En tant qu’artiste, j’ai toujours été passionné et attentif à la notion de patrimoine culturel congolais. Malheureusement celui-ci est aujourd’hui en danger de disparition. Il n’existe quasiment aucune initiative pour la restauration de ce patrimoine culturel. Au contraire, celui-ci est souvent remplacé par une culture appauvrie, celle de la mondialisation implémentée lors de l’avènement de la colonisation. Cette culture nous a été imposée par le capitalisme global, qui régit la norme dans nos sociétés urbaines. Le questionnement contemporain sur le passé colonial ou sur les multiples identités africaines ont perdu leur place dans le discours. C’est de cette perte que naît le désir, tout comme la nécessité, de réaliser ce film. Il s’agit bien d’entreprendre une décolonisation mentale et structurelle, en essayant de déconstruire le regard colonial et en me réappropriant la responsabilité de raconter mes récits avec la forme la plus appropriée à la réflexion. Je ne suis pas les normes dictées par le cinéma classique.

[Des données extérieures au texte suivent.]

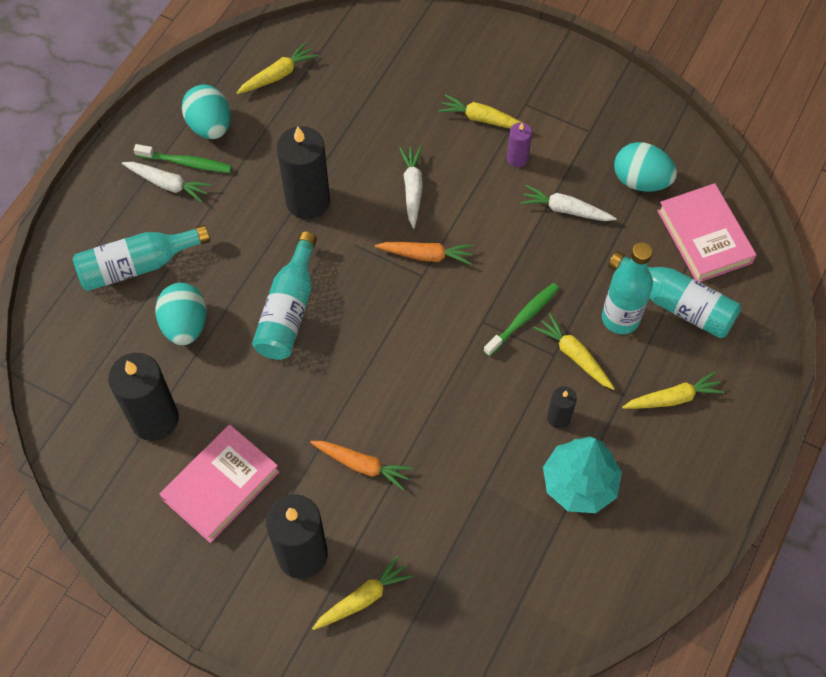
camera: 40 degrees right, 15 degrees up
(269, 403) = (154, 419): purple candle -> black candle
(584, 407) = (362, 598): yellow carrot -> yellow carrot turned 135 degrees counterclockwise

Pourquoi le titre Mwana Pwo ?
J’ai choisi le titre Mwana Pwo en référence aux masques shopwe qui symbolisent la renaissance d’une culture. Dans le film, cette corrélation entre en résonance avec l’espace urbain actuel, habité par ce désir de restructuration des codes culturels et l’espoir de restauration du patrimoine congolais. Comme artistes, nous devons créer de nouveaux paradigmes, d’autres points de vue. C’est ainsi que j’ai choisi le titre; cela m’aide à traiter du sujet, qui est aussi métaphorique… Il s’agissait aussi de montrer que les masques restés au pays sont en réalité des copies, ils ne sont pas les masques originaux. Ici, aujourd’hui, nous ne possédons que de pâles copies falsifiées. Au contraire, les originaux, eux, sont présentés dans des musées en Europe. Mais nous sommes bien conscients que ceux-ci ont été pillés durant la colonisation.
Pourrais-tu revenir sur ton choix des plans séquences dans les rues de Goma ?
Le choix du plan séquence se révèle comme étant la meilleure forme pour créer une expérience immersive, où le spectateur est invité à une forme de déambulation dans l’espace par le regard. Il est aussi invité à créer sa propre interprétation des lieux. S’il est attentif, il saura qu’il traverse un espace rempli de mémoires transgénérationnelles et multiples, allant de l’Égypte ancienne en passant par l’histoire du Congo contemporain. Cette déambulation se fait aussi par l’ouïe, par une approche narrative (la voix off), qui a pour objectif de donner voix aux jeunes générations. Cette jeunesse a souvent une autre lecture de l’histoire, mais personne ne les entend. Ils n’ont pas d’espace pour exprimer leur point de vue, souvent controversé, de l’histoire, tout comme du moment contemporain.
Le récit à travers la voix off est une forme de sur-réalisme structurel. La narration et les images n’ont pas besoin de se refléter ou de coïncider. Le spectateur peut choisir quelques fragments de narration, qui entrent en résonance avec l’époque présente ou passée. Ces multiples narrations offrent une interprétation informelle, subjective, de notre histoire. Mwana Pwo propose une traversée d’un espace complexe, constitué de diverses mémoires, parfois traumatiques aussi. Le film offre, par le biais de la voix off, la possibilité de percevoir de nouvelles identités, hybrides.